I’d been struggling with my mental health for about year then in March lockdown came and I was stuck in a total rut. I was withdrawing from my friends, always making up excuses but hoping they’d notice.

Things came to a head when I got in an argument with my mum. Finally, I opened up to my sister, I’d tried to tell her before but found it hard to bring it up randomly - it felt like it was never a good conversation to have. She encouraged me to see my GP and I started to find that the more I talked about it the better it was - I wish I’d done it earlier.

Getting outside during the first lockdown was hard, I was spending a lot of time in my room because it felt like a safe space, but my brother told me I had to keep getting out. That’s when I started hill walking with my friends.

We started going to places locally for walks, and I realised just how blind I had been to the beauty of Scotland. Before we started hill walking, the only other person my age that I’d talked to about my mental health was my partner.
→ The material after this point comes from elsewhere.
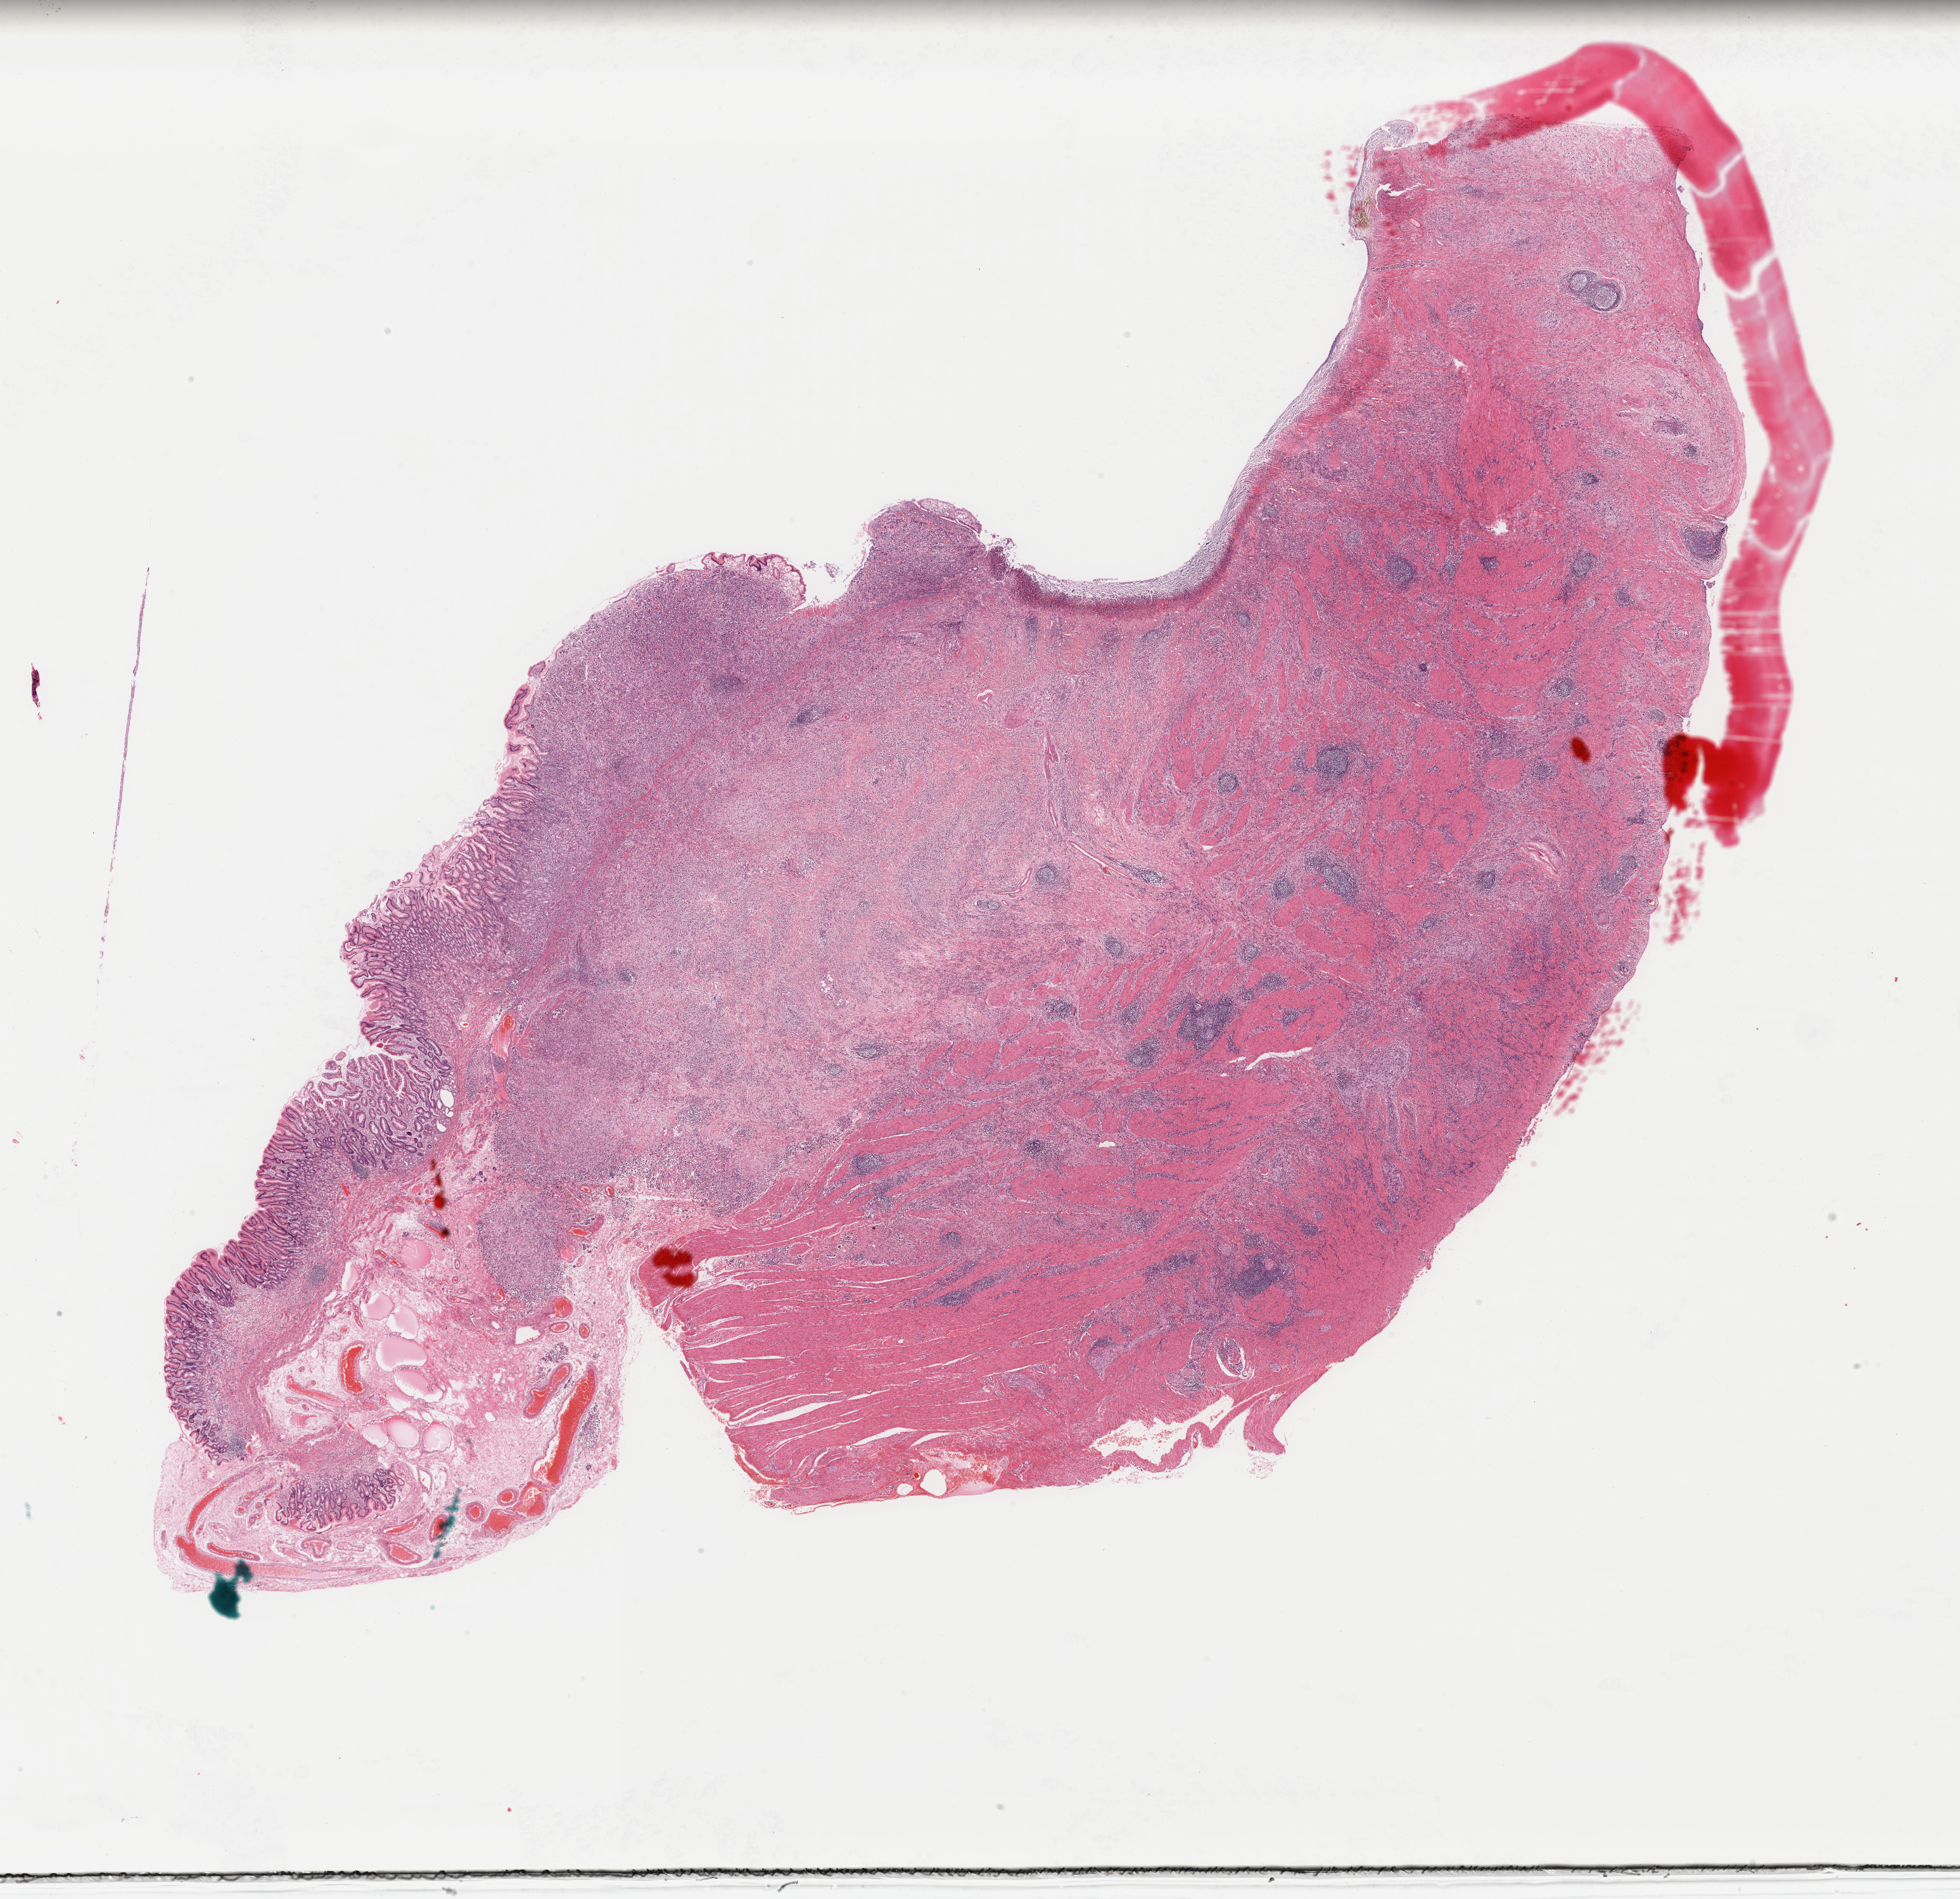
Whole-slide histology image, Hematoxylin and eosin (H&E) stained, low-resolution overview of the scanned area, about 24.4 x 23.7 mm. FFPE section. Primary tumour sample from the stomach. Patient: male, age at initial diagnosis 70 years. Histologic grade: G3 (poorly differentiated).
• AJCC pathologic stage: IIB
• pathologic diagnosis: Carcinoma, diffuse type
• TNM: T4a N0 M0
I’m able to be open to my friends while we’re out training, and they don’t treat me different or try to wrap me in cotton wool.

This summer we set ourselves the challenge of climbing a Munro to raise funds for SAMH, and we climbed Ben Lomond. It was more physically demanding than we had imagined, but it was just stunning up there and everyone else at the top was so supportive, especially when we asked them to take a picture of us with our SAMH banner, they asked all about our fundraising and why we were doing it, that felt great.

The winter weather means we can’t do any Munros at the moment, but that hasn’t stopped us. It doesn’t need to be a massive climb to feel good, so we’ve been going to places locally, like the Pentlands, to get some training in. We now also do indoor rock climbing twice a week, I didn’t even really realise that was a hobby before, and it’s such a nice crowd there, a real community.

I used to be naturally fit, but I was never in sport teams or anything. This year I’ve been able to really focus on getting active again. It’s been really good for my mental health. I’ve found it to be such a brilliant method of coping, even after a bad day exercise can make me feel really good.